Le vice-président exécutif régional de l’AFPC, Greg McGillis (à l’avant) a participé à une manifestation en compagnie de travailleurs de la fonction publique.

Phénix: «Il est temps que ça se règle»

Alors que débute la troisième ronde de négociations avec le Conseil du Trésor pour le renouvellement des conventions collectives et que les ratés du système de paye Phénix se poursuivent, des fonctionnaires fédéraux ont fait du piquetage autant à Ottawa qu’à Gatineau mardi.

L’activité, menée par l’Alliance de la fonction publique du Canada (AFPC), a permis de distribuer des tracts au public et aux travailleurs de l’État pour les sensibiliser à la situation. 

Intitulés Toujours là pour vous, les feuillets d’information visent à rappeler que les fonctionnaires méritent une « entente équitable ». Le syndicat martèle que ses membres continuent à offrir quotidiennement des services essentiels à la population en dépit des innombrables problèmes que leur cause Phénix depuis 2016. 

Lors des deux premières rondes de pourparlers en juillet et octobre derniers, malgré des « propositions concrètes sur la table », l’AFPC souligne que l’employeur « n’a pas fait preuve du même sérieux et n’a pas montré un réel désir d’avancer ». Également, aucune contre-proposition n’a été faite, déplore-t-on. 
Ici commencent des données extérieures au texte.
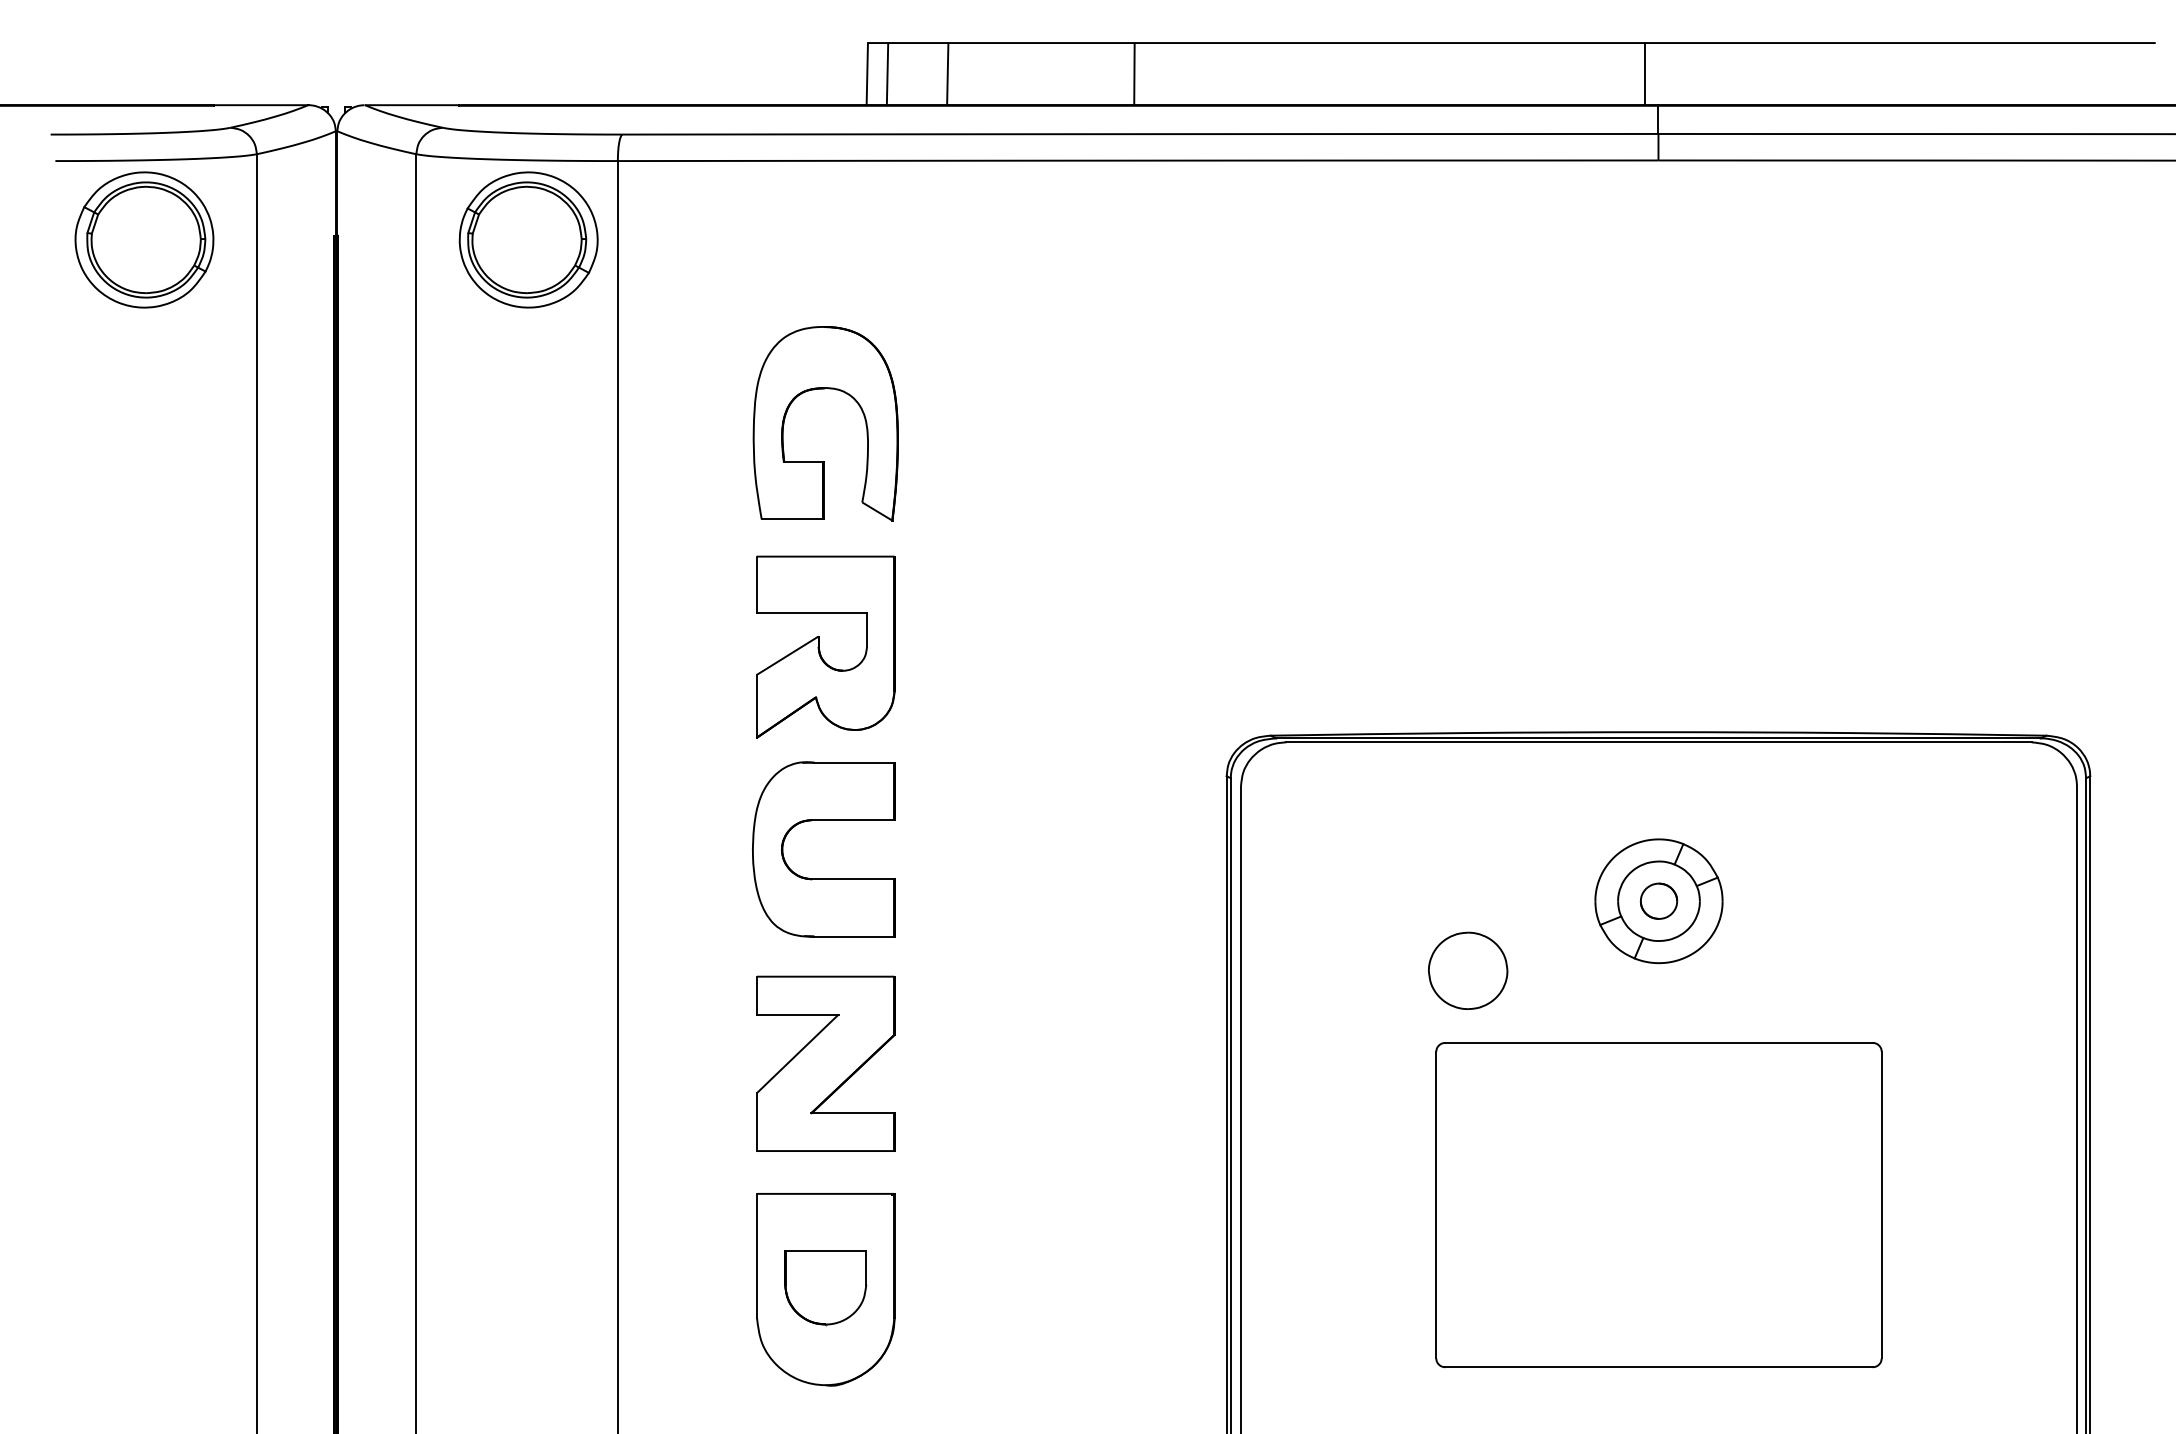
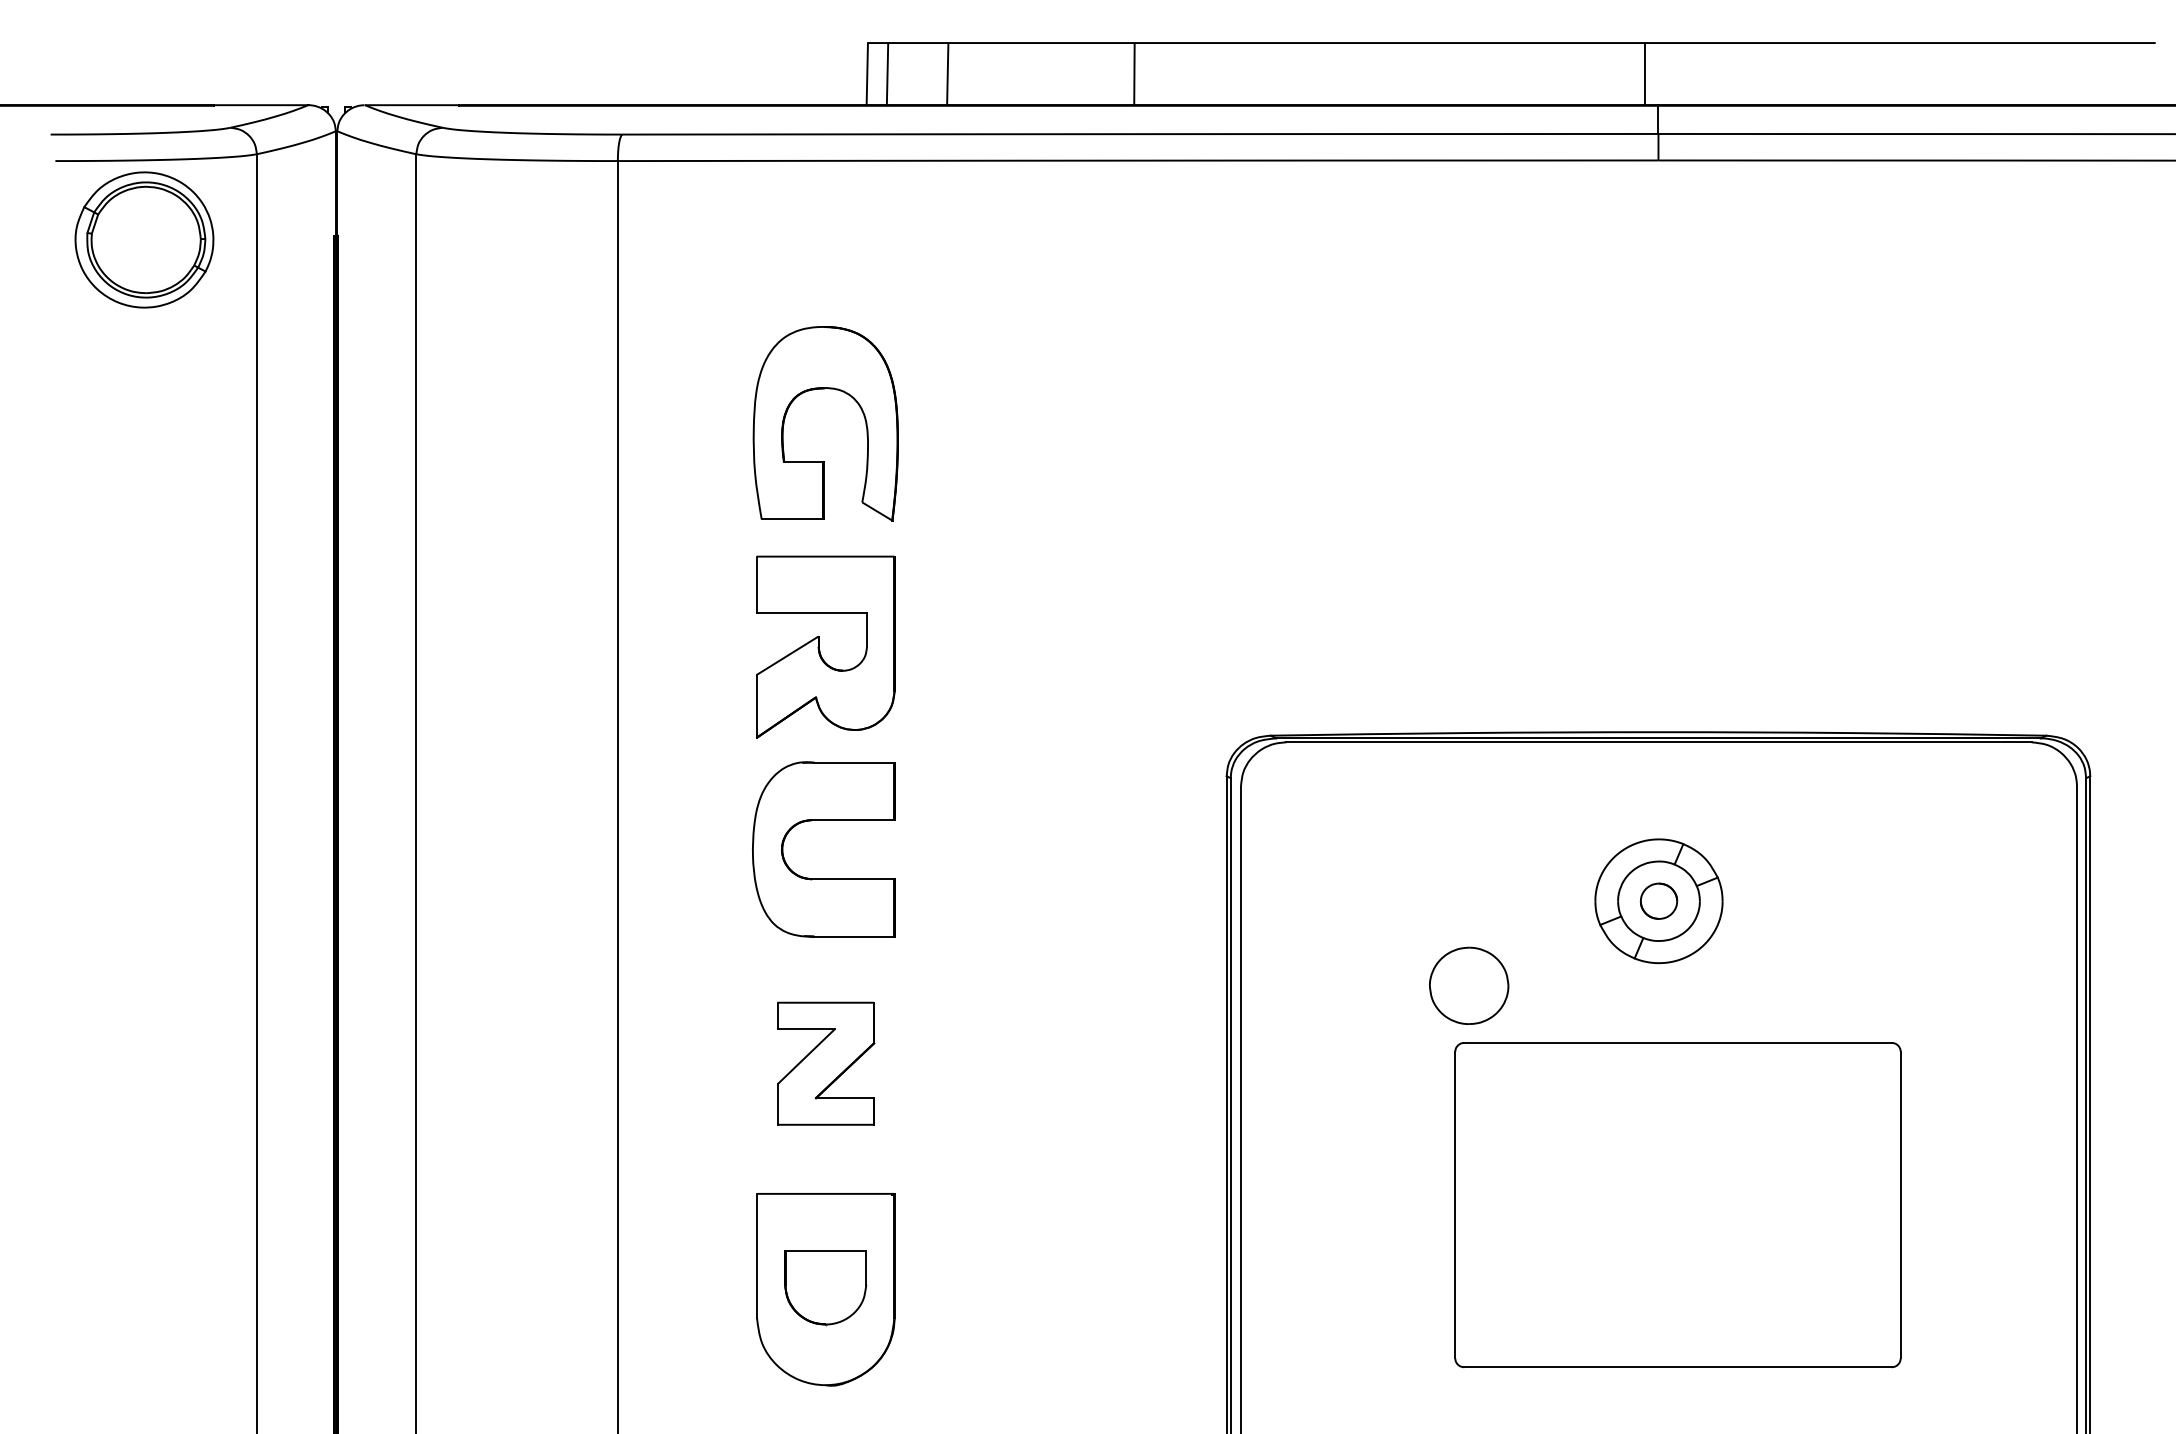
part at (528, 239): present -> none
part at (1468, 970) position: (1468, 970) -> (1469, 985)
part at (825, 1063) size: 140x177 px -> 99x125 px
part at (1658, 1205) position: (1658, 1205) -> (1677, 1205)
Dans ce contexte, le syndicat affirme qu’à moins d’un an des prochaines élections, le gouvernement Trudeau a la chance de prendre la balle au bond. 

« C’est là qu’on va savoir si le gouvernement veut vraiment négocier, c’est dans son intérêt de le faire. Presque trois ans après le début de Phénix, il y a encore plus de 500 000 cas d’arriérés. Chaque mois, la moitié de la fonction publique est affectée. Depuis le tout début, 80 % des membres ont eu des problèmes. Il est temps que ça se règle. [...] La patience de nos membres a des limites. Au minimum, le gouvernement devrait négocier, sinon il va falloir qu’on prenne d’autres actions », de dire le vice-président exécutif régional de l’AFPC, Greg McGillis.

Le nombre de cas d’arriérés diminue d’à peu près 2000 par mois à l’heure actuelle.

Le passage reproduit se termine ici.